There are a number of limitations of DSC-MRI techniques which include the effects of contrast medium recirculation, contrast medium leakage and subsequent tissue enhancement and bolus dispersion (7).

Analysis of the contrast bolus passage assumes that the bolus passes through the tissue, and that the signal intensity (i.e., concentration of contrast medium) then returns to zero. In practice, the contrast medium recirculates through the body and a second recirculation peak is always seen (Figs. 2 and 3). With bolus dispersion, the second peak is lower and broader than the first pass, and by the time of the third recirculation the intravascular contrast has mixed evenly throughout the blood volume. Measurement of kinetic parameters is, therefore, subjected to errors due to the presence of both first pass and recirculating contrast in the vessels during the later part of the bolus passage. One way of overcoming this limitation is to use an idealized model to the observed data (Fig. 4). This relies on the fact that the shape of the contrast concentration curve during the passage of the first bolus can be shown theoretically to always conform to a specific shape known as a gamma variate (25). The use of curve fitting also smoothes the data effectively reducing noise, and eliminates the contamination of the first pass bolus due to contrast agent recirculation.

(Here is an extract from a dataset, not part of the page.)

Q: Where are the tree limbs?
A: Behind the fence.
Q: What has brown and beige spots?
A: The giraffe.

Loss of contrast medium compartmentalization during the first pass into the interstitial space will cause aberrant signal intensity changes by the end of the experiment (either enhancement or failure of the signal intensity to return to baseline). Recirculation and contrast leakage into the extracellular space during the first pass of contrast medium are the principle causes of falsely lower blood volume values. Furthermore, the T1 signal-enhancing effects of contrast medium leaking from blood vessels can counteract T2* signal-lowering effects. Quantitative imaging is thus most reliably used for normal brain and nonenhancing brain lesions because the contrast medium is completely or largely retained within the intravascular space.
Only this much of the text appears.